__Saved entries__:

----------

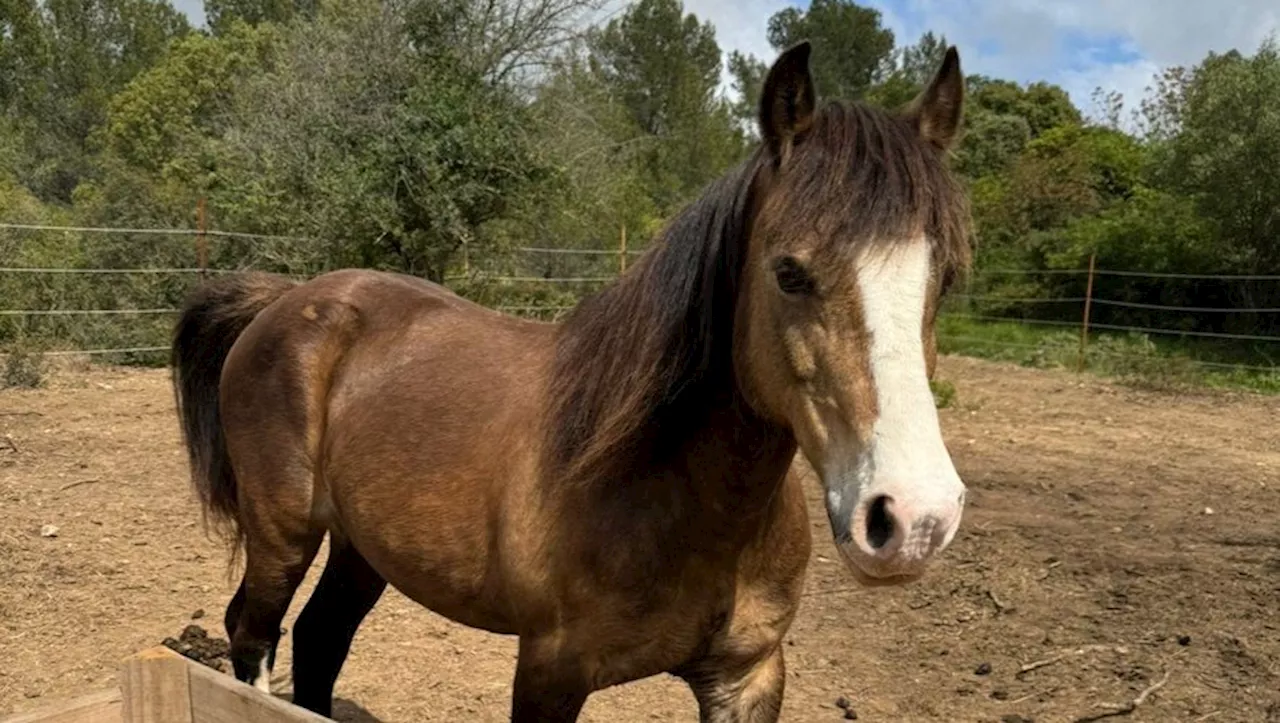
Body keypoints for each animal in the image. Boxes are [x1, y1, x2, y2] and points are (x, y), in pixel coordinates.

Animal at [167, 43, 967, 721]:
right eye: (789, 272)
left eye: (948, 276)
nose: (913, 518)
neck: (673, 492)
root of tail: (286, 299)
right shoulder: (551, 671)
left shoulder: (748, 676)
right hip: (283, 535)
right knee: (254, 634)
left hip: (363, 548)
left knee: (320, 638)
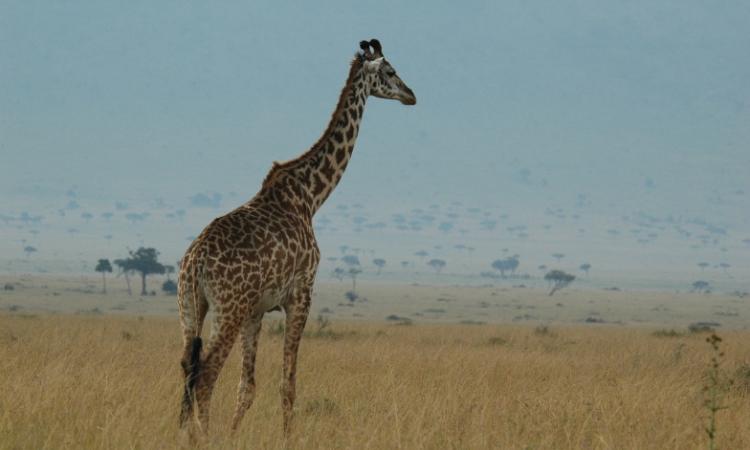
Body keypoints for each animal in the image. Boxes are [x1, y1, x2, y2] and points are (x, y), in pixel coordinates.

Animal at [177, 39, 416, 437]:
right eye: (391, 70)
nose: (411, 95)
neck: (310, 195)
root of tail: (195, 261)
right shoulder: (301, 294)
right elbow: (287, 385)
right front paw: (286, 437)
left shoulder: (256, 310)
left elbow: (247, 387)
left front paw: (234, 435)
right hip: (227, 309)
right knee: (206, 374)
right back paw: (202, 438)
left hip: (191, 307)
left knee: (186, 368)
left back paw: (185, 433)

----------

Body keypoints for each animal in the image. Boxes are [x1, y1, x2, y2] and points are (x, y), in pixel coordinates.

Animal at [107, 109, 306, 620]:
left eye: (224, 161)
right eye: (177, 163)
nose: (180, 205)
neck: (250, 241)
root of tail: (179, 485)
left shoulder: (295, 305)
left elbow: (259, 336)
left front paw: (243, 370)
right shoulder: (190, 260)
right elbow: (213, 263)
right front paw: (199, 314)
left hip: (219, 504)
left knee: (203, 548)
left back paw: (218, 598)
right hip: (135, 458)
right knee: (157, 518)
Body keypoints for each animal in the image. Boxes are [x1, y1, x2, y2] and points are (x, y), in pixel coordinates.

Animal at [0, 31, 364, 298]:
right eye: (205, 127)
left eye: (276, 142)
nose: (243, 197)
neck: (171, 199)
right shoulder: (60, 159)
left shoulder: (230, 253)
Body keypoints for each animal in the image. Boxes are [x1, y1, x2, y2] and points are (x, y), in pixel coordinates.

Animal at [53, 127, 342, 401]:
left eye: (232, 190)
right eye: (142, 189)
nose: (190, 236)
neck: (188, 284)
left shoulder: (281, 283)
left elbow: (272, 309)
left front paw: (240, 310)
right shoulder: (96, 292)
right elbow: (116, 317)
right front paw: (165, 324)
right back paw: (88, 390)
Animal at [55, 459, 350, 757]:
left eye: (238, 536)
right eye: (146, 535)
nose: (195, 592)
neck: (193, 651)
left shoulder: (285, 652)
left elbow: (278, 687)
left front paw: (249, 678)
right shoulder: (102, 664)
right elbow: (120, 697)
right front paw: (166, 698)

----------

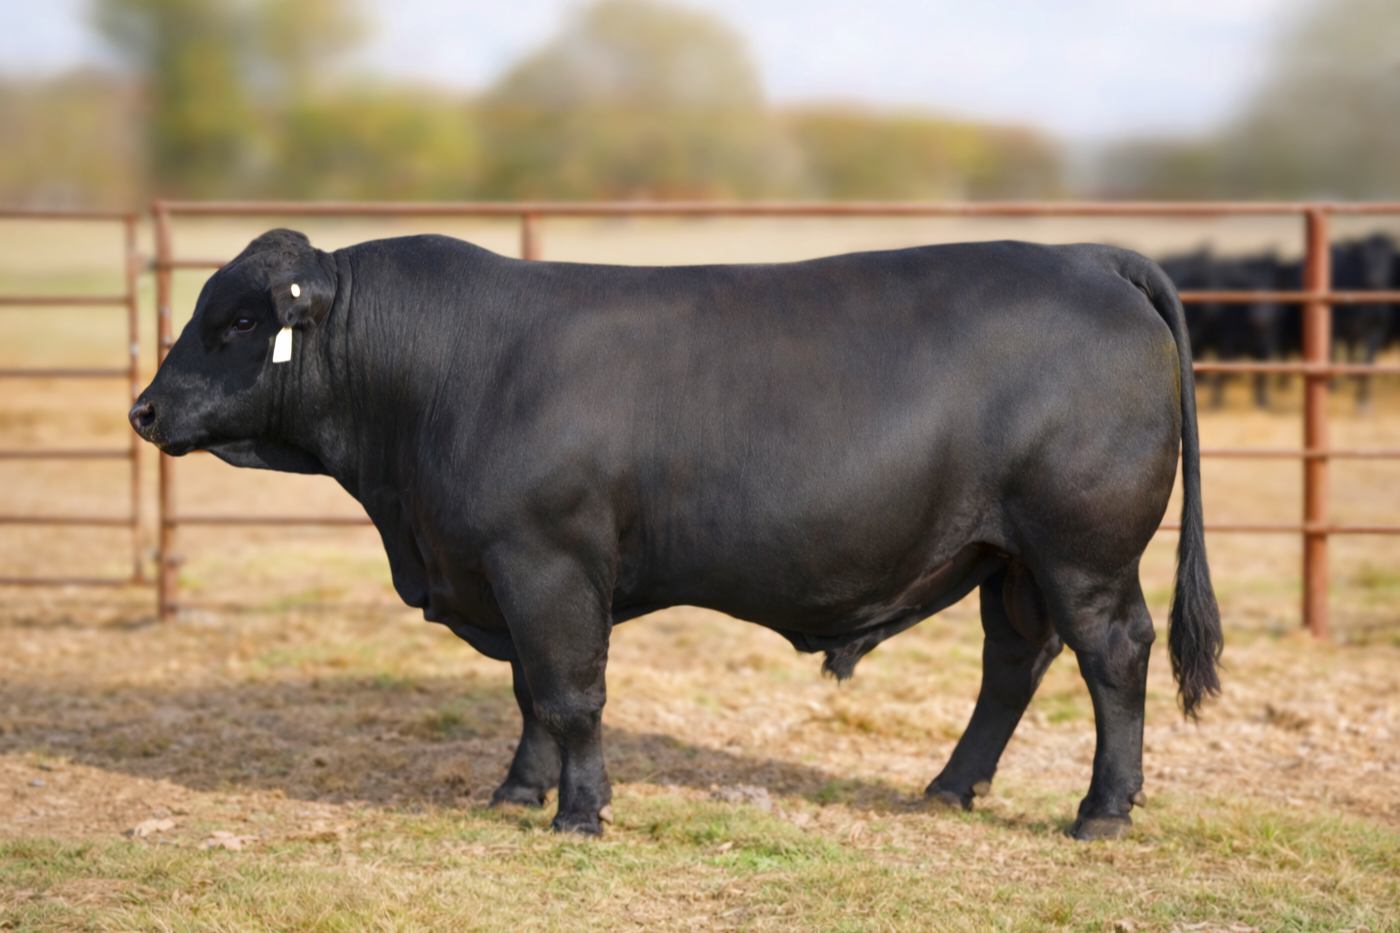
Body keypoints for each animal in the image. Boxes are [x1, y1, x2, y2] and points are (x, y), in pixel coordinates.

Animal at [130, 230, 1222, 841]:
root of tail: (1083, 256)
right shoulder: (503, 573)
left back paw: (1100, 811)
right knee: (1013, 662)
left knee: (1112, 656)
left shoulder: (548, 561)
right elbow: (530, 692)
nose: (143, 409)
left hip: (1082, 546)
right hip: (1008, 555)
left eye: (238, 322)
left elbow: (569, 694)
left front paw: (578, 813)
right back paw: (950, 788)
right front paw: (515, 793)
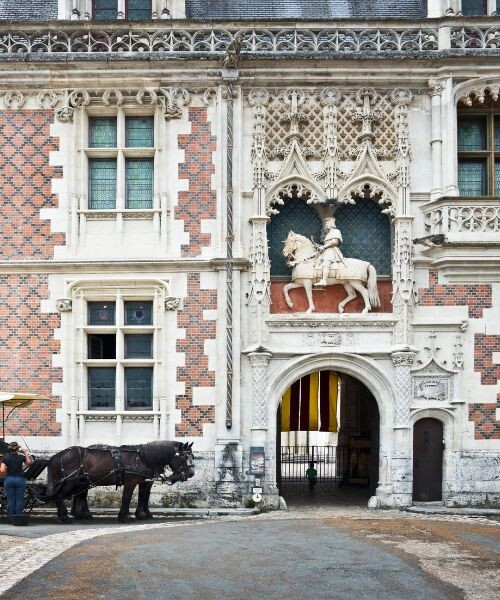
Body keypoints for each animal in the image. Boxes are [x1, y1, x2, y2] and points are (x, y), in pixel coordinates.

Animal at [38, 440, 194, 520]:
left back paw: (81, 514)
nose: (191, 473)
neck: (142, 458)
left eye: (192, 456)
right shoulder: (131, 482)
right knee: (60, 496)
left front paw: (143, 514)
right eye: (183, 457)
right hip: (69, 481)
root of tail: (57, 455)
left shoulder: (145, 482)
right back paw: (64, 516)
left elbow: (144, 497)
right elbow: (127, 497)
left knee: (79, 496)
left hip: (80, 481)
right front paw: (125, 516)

----------

__EXERCISE DIRECTIONS__: Look over the records above and filter for each line with the word "elbow".

__YOUR SOLUTION__:
right elbow: (287, 385)
left elbow: (247, 387)
left elbow: (259, 336)
right elbow: (213, 263)
left elbow: (272, 309)
right elbow: (116, 317)
left elbow: (278, 687)
right elbow: (120, 697)
right elbow: (530, 692)
left elbow: (569, 694)
left elbow: (144, 497)
right elbow: (127, 497)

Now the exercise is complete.